> [Exercise task]:
Can you reproduce the material word for word, from its first line up to and including the line with "Star Trek: Picard | Year: 2021 -> 2020"?

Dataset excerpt
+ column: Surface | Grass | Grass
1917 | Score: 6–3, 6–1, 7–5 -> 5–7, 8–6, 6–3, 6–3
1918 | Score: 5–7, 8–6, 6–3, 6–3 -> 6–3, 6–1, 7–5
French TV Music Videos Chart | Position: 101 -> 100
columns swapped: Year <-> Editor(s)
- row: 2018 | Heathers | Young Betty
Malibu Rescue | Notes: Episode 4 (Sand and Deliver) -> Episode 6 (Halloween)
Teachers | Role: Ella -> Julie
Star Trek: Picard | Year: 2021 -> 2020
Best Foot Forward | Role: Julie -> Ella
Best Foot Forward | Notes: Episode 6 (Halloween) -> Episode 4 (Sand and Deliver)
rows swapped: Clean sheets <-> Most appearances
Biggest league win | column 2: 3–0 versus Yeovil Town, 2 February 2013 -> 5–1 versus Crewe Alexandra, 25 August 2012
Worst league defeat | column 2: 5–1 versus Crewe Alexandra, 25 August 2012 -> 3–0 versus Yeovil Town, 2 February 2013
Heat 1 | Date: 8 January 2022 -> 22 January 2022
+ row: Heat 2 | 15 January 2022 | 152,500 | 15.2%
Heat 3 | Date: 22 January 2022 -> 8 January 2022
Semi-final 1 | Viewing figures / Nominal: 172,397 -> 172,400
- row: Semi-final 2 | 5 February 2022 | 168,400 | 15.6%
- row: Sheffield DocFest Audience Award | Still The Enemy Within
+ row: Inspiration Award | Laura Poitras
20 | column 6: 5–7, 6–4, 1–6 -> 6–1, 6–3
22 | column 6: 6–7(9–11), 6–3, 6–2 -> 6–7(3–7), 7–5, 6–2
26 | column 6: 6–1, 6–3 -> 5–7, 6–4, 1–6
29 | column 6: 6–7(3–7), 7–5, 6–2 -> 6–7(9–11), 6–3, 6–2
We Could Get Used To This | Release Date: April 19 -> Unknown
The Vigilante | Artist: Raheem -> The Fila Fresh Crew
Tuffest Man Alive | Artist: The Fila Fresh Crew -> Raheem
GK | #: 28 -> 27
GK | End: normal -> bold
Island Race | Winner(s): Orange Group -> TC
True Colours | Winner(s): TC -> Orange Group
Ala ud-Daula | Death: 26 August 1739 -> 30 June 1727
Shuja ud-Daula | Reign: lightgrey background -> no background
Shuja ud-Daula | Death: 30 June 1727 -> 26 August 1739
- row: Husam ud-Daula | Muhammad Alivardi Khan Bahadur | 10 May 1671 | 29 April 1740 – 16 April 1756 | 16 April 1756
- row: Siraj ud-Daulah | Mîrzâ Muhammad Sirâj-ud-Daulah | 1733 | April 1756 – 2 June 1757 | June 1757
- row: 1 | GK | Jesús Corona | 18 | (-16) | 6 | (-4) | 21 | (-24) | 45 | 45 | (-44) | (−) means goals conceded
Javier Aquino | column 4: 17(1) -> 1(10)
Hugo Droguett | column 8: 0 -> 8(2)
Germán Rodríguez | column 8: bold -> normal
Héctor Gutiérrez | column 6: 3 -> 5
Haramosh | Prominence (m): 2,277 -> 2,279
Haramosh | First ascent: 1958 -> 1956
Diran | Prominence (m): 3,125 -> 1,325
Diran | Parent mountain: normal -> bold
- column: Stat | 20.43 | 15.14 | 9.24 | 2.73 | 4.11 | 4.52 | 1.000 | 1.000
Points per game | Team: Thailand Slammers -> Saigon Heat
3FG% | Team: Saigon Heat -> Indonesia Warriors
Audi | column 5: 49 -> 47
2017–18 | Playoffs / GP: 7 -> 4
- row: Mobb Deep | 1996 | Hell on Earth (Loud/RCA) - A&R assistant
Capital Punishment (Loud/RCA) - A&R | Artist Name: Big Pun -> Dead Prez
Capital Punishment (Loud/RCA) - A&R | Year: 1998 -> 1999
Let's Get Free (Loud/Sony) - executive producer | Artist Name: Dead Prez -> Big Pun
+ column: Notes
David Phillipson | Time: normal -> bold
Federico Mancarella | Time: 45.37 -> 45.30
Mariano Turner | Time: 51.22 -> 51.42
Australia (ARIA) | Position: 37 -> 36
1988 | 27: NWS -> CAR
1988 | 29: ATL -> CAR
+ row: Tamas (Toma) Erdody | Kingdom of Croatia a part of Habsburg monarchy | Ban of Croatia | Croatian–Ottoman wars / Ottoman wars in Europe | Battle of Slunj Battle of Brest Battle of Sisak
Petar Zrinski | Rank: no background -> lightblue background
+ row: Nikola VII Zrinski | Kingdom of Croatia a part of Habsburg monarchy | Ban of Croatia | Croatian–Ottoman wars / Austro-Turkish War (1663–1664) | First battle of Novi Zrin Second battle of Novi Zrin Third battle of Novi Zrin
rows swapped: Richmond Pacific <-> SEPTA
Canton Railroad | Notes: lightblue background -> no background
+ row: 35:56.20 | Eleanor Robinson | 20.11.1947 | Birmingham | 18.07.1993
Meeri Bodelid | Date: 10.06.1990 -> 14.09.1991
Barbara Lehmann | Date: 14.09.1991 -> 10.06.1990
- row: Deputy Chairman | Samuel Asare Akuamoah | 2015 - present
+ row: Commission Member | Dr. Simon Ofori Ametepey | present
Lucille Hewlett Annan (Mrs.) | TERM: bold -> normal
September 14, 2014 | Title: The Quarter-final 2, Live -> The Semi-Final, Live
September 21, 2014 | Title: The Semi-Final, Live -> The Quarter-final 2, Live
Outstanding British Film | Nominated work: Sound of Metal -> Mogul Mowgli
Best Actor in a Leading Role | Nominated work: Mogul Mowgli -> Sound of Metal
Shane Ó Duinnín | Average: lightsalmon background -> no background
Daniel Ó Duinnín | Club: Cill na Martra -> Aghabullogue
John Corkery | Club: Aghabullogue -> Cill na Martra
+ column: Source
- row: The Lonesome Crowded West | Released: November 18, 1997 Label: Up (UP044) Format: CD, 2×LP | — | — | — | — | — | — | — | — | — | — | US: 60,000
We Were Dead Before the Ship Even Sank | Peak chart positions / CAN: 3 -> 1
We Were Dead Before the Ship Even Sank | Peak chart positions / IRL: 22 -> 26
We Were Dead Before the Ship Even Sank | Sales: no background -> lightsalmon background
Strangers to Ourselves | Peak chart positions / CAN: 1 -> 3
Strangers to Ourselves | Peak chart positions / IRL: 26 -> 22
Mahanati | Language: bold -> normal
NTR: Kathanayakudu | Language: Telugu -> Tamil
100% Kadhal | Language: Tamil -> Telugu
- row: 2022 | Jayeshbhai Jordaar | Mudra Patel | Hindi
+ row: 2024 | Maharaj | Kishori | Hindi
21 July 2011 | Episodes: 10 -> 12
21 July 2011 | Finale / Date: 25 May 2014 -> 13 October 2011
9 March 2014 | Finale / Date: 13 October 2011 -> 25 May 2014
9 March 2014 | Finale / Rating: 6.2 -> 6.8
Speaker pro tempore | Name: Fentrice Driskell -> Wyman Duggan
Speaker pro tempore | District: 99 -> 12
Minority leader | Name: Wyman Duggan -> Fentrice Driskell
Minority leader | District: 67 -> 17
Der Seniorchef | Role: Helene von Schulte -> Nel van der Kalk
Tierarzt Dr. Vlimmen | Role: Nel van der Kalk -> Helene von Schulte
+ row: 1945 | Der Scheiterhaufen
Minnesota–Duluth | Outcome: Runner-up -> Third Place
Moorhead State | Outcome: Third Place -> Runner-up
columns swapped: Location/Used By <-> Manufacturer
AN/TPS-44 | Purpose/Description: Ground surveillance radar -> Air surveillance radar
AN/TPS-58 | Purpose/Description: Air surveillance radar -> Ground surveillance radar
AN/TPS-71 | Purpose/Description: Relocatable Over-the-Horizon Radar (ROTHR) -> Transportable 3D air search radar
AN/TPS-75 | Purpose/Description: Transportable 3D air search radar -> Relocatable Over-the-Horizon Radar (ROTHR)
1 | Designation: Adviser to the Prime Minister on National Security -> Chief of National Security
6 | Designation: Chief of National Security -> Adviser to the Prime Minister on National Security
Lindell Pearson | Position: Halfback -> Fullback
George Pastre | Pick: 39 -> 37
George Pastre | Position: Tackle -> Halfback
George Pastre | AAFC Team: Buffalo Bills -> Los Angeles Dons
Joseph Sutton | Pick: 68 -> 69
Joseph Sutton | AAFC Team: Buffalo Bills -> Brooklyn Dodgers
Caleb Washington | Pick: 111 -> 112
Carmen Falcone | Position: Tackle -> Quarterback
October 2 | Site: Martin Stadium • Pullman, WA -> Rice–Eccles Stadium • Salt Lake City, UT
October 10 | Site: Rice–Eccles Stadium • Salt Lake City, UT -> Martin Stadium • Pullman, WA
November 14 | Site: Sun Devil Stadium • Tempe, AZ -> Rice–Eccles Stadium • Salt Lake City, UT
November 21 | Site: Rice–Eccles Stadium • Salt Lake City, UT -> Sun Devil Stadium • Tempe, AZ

> [Reply]:
+ column: Surface | Grass | Grass
1917 | Score: 6–3, 6–1, 7–5 -> 5–7, 8–6, 6–3, 6–3
1918 | Score: 5–7, 8–6, 6–3, 6–3 -> 6–3, 6–1, 7–5
French TV Music Videos Chart | Position: 101 -> 100
columns swapped: Year <-> Editor(s)
- row: 2018 | Heathers | Young Betty
Malibu Rescue | Notes: Episode 4 (Sand and Deliver) -> Episode 6 (Halloween)
Teachers | Role: Ella -> Julie
Star Trek: Picard | Year: 2021 -> 2020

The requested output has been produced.